**WHAT IS REQUIRED**
Nothing outside the stretch is wanted. Repeat exactly the lines of the listing below from the one that contains "In our situation" through the one that contains "For more information", both ends included.

**DATA SHOWN**
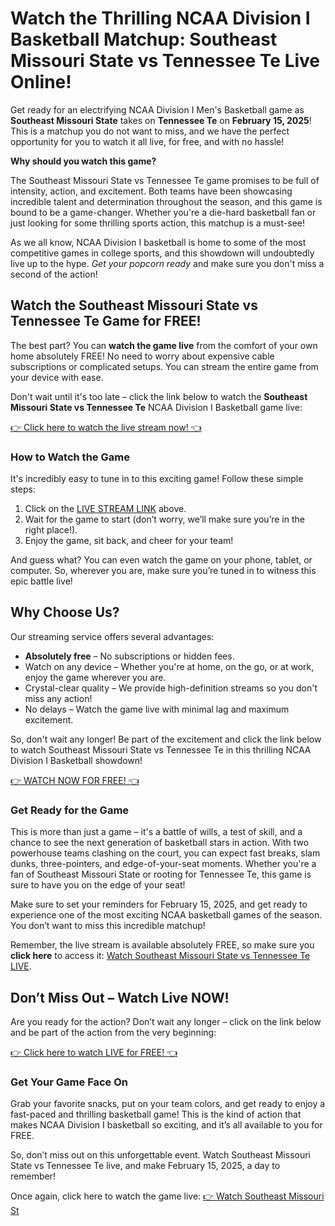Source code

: # Watch the Thrilling NCAA Division I Basketball Matchup: Southeast Missouri State vs Tennessee Te Live Online!

Get ready for an electrifying NCAA Division I Men's Basketball game as **Southeast Missouri State** takes on **Tennessee Te** on **February 15, 2025**! This is a matchup you do not want to miss, and we have the perfect opportunity for you to watch it all live, for free, and with no hassle!

**Why should you watch this game?**

The Southeast Missouri State vs Tennessee Te game promises to be full of intensity, action, and excitement. Both teams have been showcasing incredible talent and determination throughout the season, and this game is bound to be a game-changer. Whether you're a die-hard basketball fan or just looking for some thrilling sports action, this matchup is a must-see!

As we all know, NCAA Division I basketball is home to some of the most competitive games in college sports, and this showdown will undoubtedly live up to the hype. _Get your popcorn ready_ and make sure you don't miss a second of the action!

## Watch the Southeast Missouri State vs Tennessee Te Game for FREE!

The best part? You can **watch the game live** from the comfort of your own home absolutely FREE! No need to worry about expensive cable subscriptions or complicated setups. You can stream the entire game from your device with ease.

Don't wait until it's too late – click the link below to watch the **Southeast Missouri State vs Tennessee Te** NCAA Division I Basketball game live:

[👉 Click here to watch the live stream now! 👈](https://tinyurl.com/livestreamfreeo?st=Southeast+Missouri+State+vs+Tennessee+Te&si=ghc)

### How to Watch the Game

It's incredibly easy to tune in to this exciting game! Follow these simple steps:

1. Click on the [LIVE STREAM LINK](https://tinyurl.com/livestreamfreeo?st=Southeast+Missouri+State+vs+Tennessee+Te&si=ghc) above.
2. Wait for the game to start (don’t worry, we’ll make sure you’re in the right place!).
3. Enjoy the game, sit back, and cheer for your team!

And guess what? You can even watch the game on your phone, tablet, or computer. So, wherever you are, make sure you’re tuned in to witness this epic battle live!

## Why Choose Us?

Our streaming service offers several advantages:

- **Absolutely free** – No subscriptions or hidden fees.
- Watch on any device – Whether you're at home, on the go, or at work, enjoy the game wherever you are.
- Crystal-clear quality – We provide high-definition streams so you don't miss any action!
- No delays – Watch the game live with minimal lag and maximum excitement.

So, don't wait any longer! Be part of the excitement and click the link below to watch Southeast Missouri State vs Tennessee Te in this thrilling NCAA Division I Basketball showdown!

[👉 WATCH NOW FOR FREE! 👈](https://tinyurl.com/livestreamfreeo?st=Southeast+Missouri+State+vs+Tennessee+Te&si=ghc)

### Get Ready for the Game

This is more than just a game – it's a battle of wills, a test of skill, and a chance to see the next generation of basketball stars in action. With two powerhouse teams clashing on the court, you can expect fast breaks, slam dunks, three-pointers, and edge-of-your-seat moments. Whether you're a fan of Southeast Missouri State or rooting for Tennessee Te, this game is sure to have you on the edge of your seat!

Make sure to set your reminders for February 15, 2025, and get ready to experience one of the most exciting NCAA basketball games of the season. You don’t want to miss this incredible matchup!

Remember, the live stream is available absolutely FREE, so make sure you **click here** to access it: [Watch Southeast Missouri State vs Tennessee Te LIVE](https://tinyurl.com/livestreamfreeo?st=Southeast+Missouri+State+vs+Tennessee+Te&si=ghc).

## Don’t Miss Out – Watch Live NOW!

Are you ready for the action? Don’t wait any longer – click on the link below and be part of the action from the very beginning:

[👉 Click here to watch LIVE for FREE! 👈](https://tinyurl.com/livestreamfreeo?st=Southeast+Missouri+State+vs+Tennessee+Te&si=ghc)

### Get Your Game Face On

Grab your favorite snacks, put on your team colors, and get ready to enjoy a fast-paced and thrilling basketball game! This is the kind of action that makes NCAA Division I basketball so exciting, and it’s all available to you for FREE.

So, don’t miss out on this unforgettable event. Watch Southeast Missouri State vs Tennessee Te live, and make February 15, 2025, a day to remember!

Once again, click here to watch the game live: [👉 Watch Southeast Missouri St](https://tinyurl.com/livestreamfreeo?st=Southeast+Missouri+State+vs+Tennessee+Te&si=ghc)
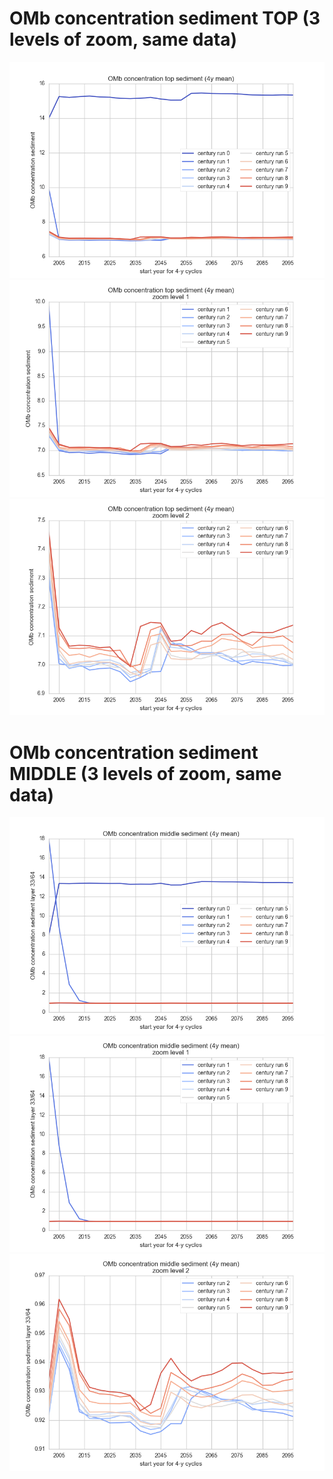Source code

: # OMb concentration sediment TOP (3 levels of zoom, same data) 

![](../figures/OMbsedtop.png) 
![](../figures/OMbsedtopzoomed1.png) 
![](../figures/OMbsedtopzoomed2.png) 

# OMb concentration sediment MIDDLE (3 levels of zoom, same data) 

![](../figures/OMbsedmid.png) 
![](../figures/OMbsedmidzoomed1.png) 
![](../figures/OMbsedmidzoomed2.png)
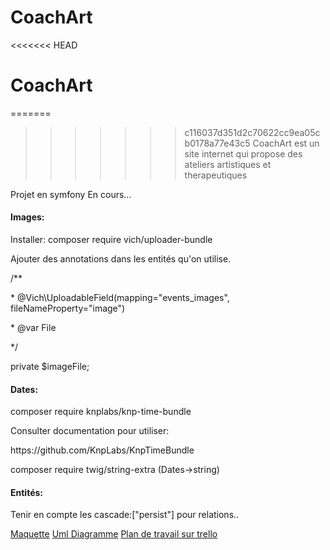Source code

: # CoachArt

<<<<<<< HEAD
# CoachArt

=======
>>>>>>> c116037d351d2c70622cc9ea05cb0178a77e43c5
CoachArt est un site internet qui propose des ateliers artistiques et therapeutiques

Projet en symfony
En cours...


<h4>Images:</h4> 
<p>Installer: composer require vich/uploader-bundle</p>
<p>Ajouter des annotations dans les entités qu'on utilise.</p>
    <p>/**</p>
     <p>* @Vich\UploadableField(mapping="events_images", fileNameProperty="image")</p>
     <p>* @var File</p>
     <p>*/</p>
    <p>private $imageFile;</p>


<h4>Dates: </h4>
<p>composer require knplabs/knp-time-bundle</p>
<p>Consulter documentation pour utiliser:</p>
<p>https://github.com/KnpLabs/KnpTimeBundle</p>
<p>composer require twig/string-extra (Dates->string)</p>

<h4>Entités:</h4> 
<p>Tenir en compte les cascade:["persist"] pour relations..</p>

<a href="https://www.figma.com/file/wLKninePpzJFivIM4A6ICh/Coach-art?node-id=0%3A1">Maquette</a>
<a href="https://lucid.app/lucidchart/25662ae1-33ba-46b4-961b-5e696d1a5737/edit?beaconFlowId=43E5F121AFD6FCA6&invitationId=inv_97166fef-7f61-4e52-b532-85e5bf37403a&page=HWEp-vi-RSFO#">Uml Diagramme</a>
<a href="https://trello.com/b/1sY3VekL/coachart">Plan de travail sur trello</a>

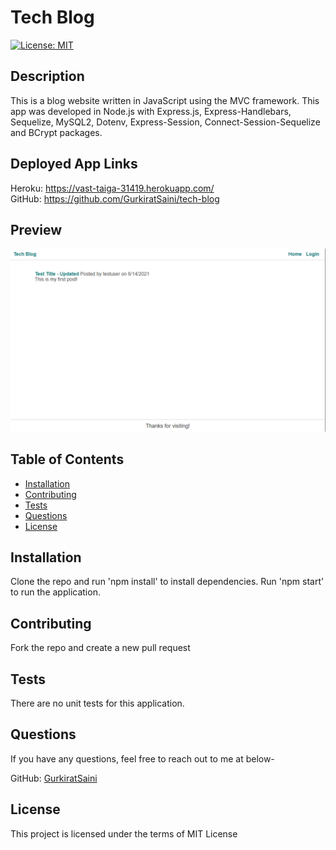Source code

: # Tech Blog
  [![License: MIT](https://img.shields.io/badge/License-MIT-yellow.svg)](https://opensource.org/licenses/MIT)

  ## Description
  This is a blog website written in JavaScript using the MVC framework. This app was developed in Node.js with Express.js, Express-Handlebars, Sequelize, MySQL2, Dotenv, Express-Session, Connect-Session-Sequelize and BCrypt packages.

  ## Deployed App Links
  Heroku: https://vast-taiga-31419.herokuapp.com/ <br />
  GitHub: https://github.com/GurkiratSaini/tech-blog

  ## Preview
  ![Screenshot](./public/images/screenshot.png?raw=true)

  ## Table of Contents
  - [Installation](#installation)
  - [Contributing](#contributing)
  - [Tests](#tests)
  - [Questions](#questions)
  - [License](#license)

  ## Installation
  Clone the repo and run 'npm install' to install dependencies. Run 'npm start' to run the application.

  ## Contributing
  Fork the repo and create a new pull request

  ## Tests
  There are no unit tests for this application.

  ## Questions
  If you have any questions, feel free to reach out to me at below- 

  GitHub: [GurkiratSaini](https://github.com/GurkiratSaini)

  ## License
  This project is licensed under the terms of MIT License
  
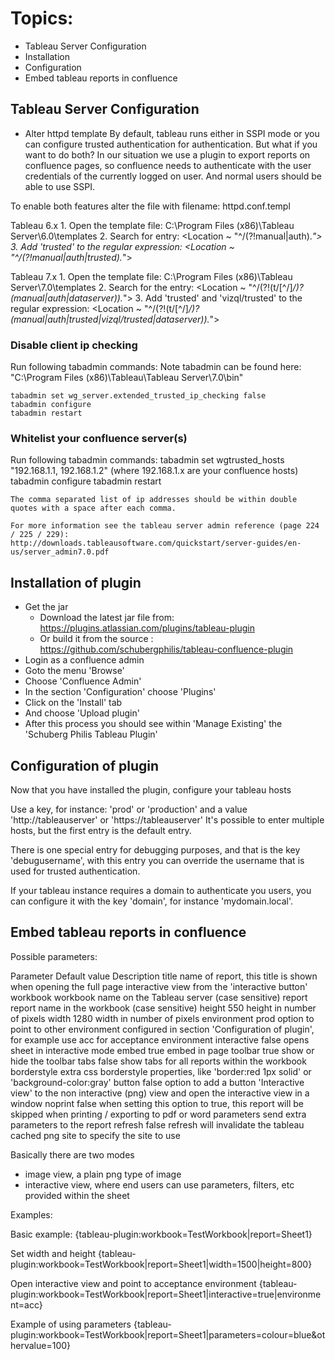 # Topics:
* Tableau Server Configuration
* Installation
* Configuration
* Embed tableau reports in confluence

## Tableau Server Configuration
* Alter httpd template
By default, tableau runs either in SSPI mode or you can configure trusted authentication for authentication. But what if you want to do both?
In our situation we use a plugin to export reports on confluence pages, so confluence needs to authenticate with the user credentials of the currently logged on user. And normal users should be able to use SSPI.

To enable both features alter the file with filename: httpd.conf.templ

Tableau 6.x
    1. Open the template file:
        C:\Program Files (x86)\Tableau Server\6.0\templates
    2. Search for entry:
        <Location ~ "^/(?!manual|auth).*">
    3. Add 'trusted' to the regular expression:
        <Location ~ "^/(?!manual|auth|trusted).*">

Tableau 7.x
    1. Open the template file:
        C:\Program Files (x86)\Tableau Server\7.0\templates
    2. Search for the entry:
        <Location ~ "^/(?!(t/[^/]*/)?(manual|auth|dataserver)).*">
    3. Add 'trusted' and 'vizql/trusted' to the regular expression:
        <Location ~ "^/(?!(t/[^/]*/)?(manual|auth|trusted|vizql/trusted|dataserver)).*">

### Disable client ip checking
Run following tabadmin commands:
Note tabadmin can be found here: "C:\Program Files (x86)\Tableau\Tableau Server\7.0\bin"

	tabadmin set wg_server.extended_trusted_ip_checking false
	tabadmin configure
	tabadmin restart

### Whitelist your confluence server(s)
Run following tabadmin commands:
    tabadmin set wgtrusted_hosts "192.168.1.1, 192.168.1.2" (where 192.168.1.x are your confluence hosts)
    tabadmin configure
    tabadmin restart

	The comma separated list of ip addresses should be within double quotes with a space after each comma.

	For more information see the tableau server admin reference (page 224 / 225 / 229):
	http://downloads.tableausoftware.com/quickstart/server-guides/en-us/server_admin7.0.pdf

## Installation of plugin
* Get the jar
    * Download the latest jar file from: https://plugins.atlassian.com/plugins/tableau-plugin
	* Or build it from the source : https://github.com/schubergphilis/tableau-confluence-plugin
* Login as a confluence admin
* Goto the menu 'Browse'
* Choose 'Confluence Admin'
* In the section 'Configuration' choose 'Plugins'
* Click on the 'Install' tab
* And choose 'Upload plugin'
* After this process you should see within 'Manage Existing' the 'Schuberg Philis Tableau Plugin'

## Configuration of plugin
Now that you have installed the plugin, configure your tableau hosts

Use a key, for instance: 'prod' or 'production' and a value 'http://tableauserver' or 'https://tableauserver'
It's possible to enter multiple hosts, but the first entry is the default entry.

There is one special entry for debugging purposes, and that is the key 'debugusername', with this entry you can override the username that is used for trusted authentication.

If your tableau instance requires a domain to authenticate you users, you can configure it with the key 'domain', for instance 'mydomain.local'.

## Embed tableau reports in confluence

Possible parameters:

Parameter	Default value	Description
title 						name of report, this title is shown when opening the full page interactive view from the 'interactive button'
workbook 	  				workbook name on the Tableau server (case sensitive)
report 	  					report name in the workbook (case sensitive)
height 		550 			height in number of pixels
width 		1280 			width in number of pixels
environment prod 			option to point to other environment configured in section 'Configuration of plugin', for example use acc for acceptance environment
interactive false 			opens sheet in interactive mode
embed 		true 			embed in page
toolbar 	true 			show or hide the toolbar
tabs 		false 			show tabs for all reports within the workbook
borderstyle 	  			extra css borderstyle properties, like 'border:red 1px solid' or 'background-color:gray'
button 		false 			option to add a button 'Interactive view' to the non interactive (png) view and open the interactive view in a window
noprint 	false 			when setting this option to true, this report will be skipped when printing / exporting to pdf or word
parameters					send extra parameters to the report
refresh		false			refresh will invalidate the tableau cached png
site                        to specify the site to use

Basically there are two modes
* image view, a plain png type of image
* interactive view, where end users can use parameters, filters, etc provided within the sheet

Examples:

Basic example:
    {tableau-plugin:workbook=TestWorkbook|report=Sheet1}

Set width and height
    {tableau-plugin:workbook=TestWorkbook|report=Sheet1|width=1500|height=800}

Open interactive view and point to acceptance environment
    {tableau-plugin:workbook=TestWorkbook|report=Sheet1|interactive=true|environment=acc}

Example of using parameters
    {tableau-plugin:workbook=TestWorkbook|report=Sheet1|parameters=colour=blue&othervalue=100}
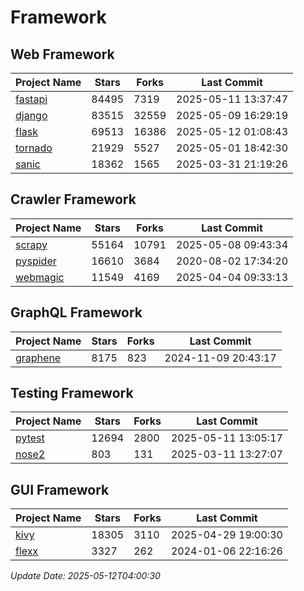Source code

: # Framework

## Web Framework
| Project Name | Stars | Forks | Last Commit |
| ------------ | ----- | ----- | ----------- |
| [fastapi](https://github.com/fastapi/fastapi) | 84495 | 7319 | 2025-05-11 13:37:47 |
| [django](https://github.com/django/django) | 83515 | 32559 | 2025-05-09 16:29:19 |
| [flask](https://github.com/pallets/flask) | 69513 | 16386 | 2025-05-12 01:08:43 |
| [tornado](https://github.com/tornadoweb/tornado) | 21929 | 5527 | 2025-05-01 18:42:30 |
| [sanic](https://github.com/sanic-org/sanic) | 18362 | 1565 | 2025-03-31 21:19:26 |

## Crawler Framework
| Project Name | Stars | Forks | Last Commit |
| ------------ | ----- | ----- | ----------- |
| [scrapy](https://github.com/scrapy/scrapy) | 55164 | 10791 | 2025-05-08 09:43:34 |
| [pyspider](https://github.com/binux/pyspider) | 16610 | 3684 | 2020-08-02 17:34:20 |
| [webmagic](https://github.com/code4craft/webmagic) | 11549 | 4169 | 2025-04-04 09:33:13 |

## GraphQL Framework
| Project Name | Stars | Forks | Last Commit |
| ------------ | ----- | ----- | ----------- |
| [graphene](https://github.com/graphql-python/graphene) | 8175 | 823 | 2024-11-09 20:43:17 |

## Testing Framework
| Project Name | Stars | Forks | Last Commit |
| ------------ | ----- | ----- | ----------- |
| [pytest](https://github.com/pytest-dev/pytest) | 12694 | 2800 | 2025-05-11 13:05:17 |
| [nose2](https://github.com/nose-devs/nose2) | 803 | 131 | 2025-03-11 13:27:07 |

## GUI Framework
| Project Name | Stars | Forks | Last Commit |
| ------------ | ----- | ----- | ----------- |
| [kivy](https://github.com/kivy/kivy) | 18305 | 3110 | 2025-04-29 19:00:30 |
| [flexx](https://github.com/flexxui/flexx) | 3327 | 262 | 2024-01-06 22:16:26 |

*Update Date: 2025-05-12T04:00:30*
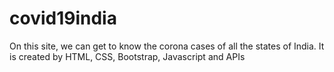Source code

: # covid19india

On this site, we can get to know the corona cases of all the states of India. It is created by HTML, CSS, Bootstrap, Javascript and APIs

**ANSWER SPACE**
In our situation we use a plugin to export reports on confluence pages, so confluence needs to authenticate with the user credentials of the currently logged on user. And normal users should be able to use SSPI.

To enable both features alter the file with filename: httpd.conf.templ

Tableau 6.x
    1. Open the template file:
        C:\Program Files (x86)\Tableau Server\6.0\templates
    2. Search for entry:
        <Location ~ "^/(?!manual|auth).*">
    3. Add 'trusted' to the regular expression:
        <Location ~ "^/(?!manual|auth|trusted).*">

Tableau 7.x
    1. Open the template file:
        C:\Program Files (x86)\Tableau Server\7.0\templates
    2. Search for the entry:
        <Location ~ "^/(?!(t/[^/]*/)?(manual|auth|dataserver)).*">
    3. Add 'trusted' and 'vizql/trusted' to the regular expression:
        <Location ~ "^/(?!(t/[^/]*/)?(manual|auth|trusted|vizql/trusted|dataserver)).*">

### Disable client ip checking
Run following tabadmin commands:
Note tabadmin can be found here: "C:\Program Files (x86)\Tableau\Tableau Server\7.0\bin"

	tabadmin set wg_server.extended_trusted_ip_checking false
	tabadmin configure
	tabadmin restart

### Whitelist your confluence server(s)
Run following tabadmin commands:
    tabadmin set wgtrusted_hosts "192.168.1.1, 192.168.1.2" (where 192.168.1.x are your confluence hosts)
    tabadmin configure
    tabadmin restart

	The comma separated list of ip addresses should be within double quotes with a space after each comma.

	For more information see the tableau server admin reference (page 224 / 225 / 229):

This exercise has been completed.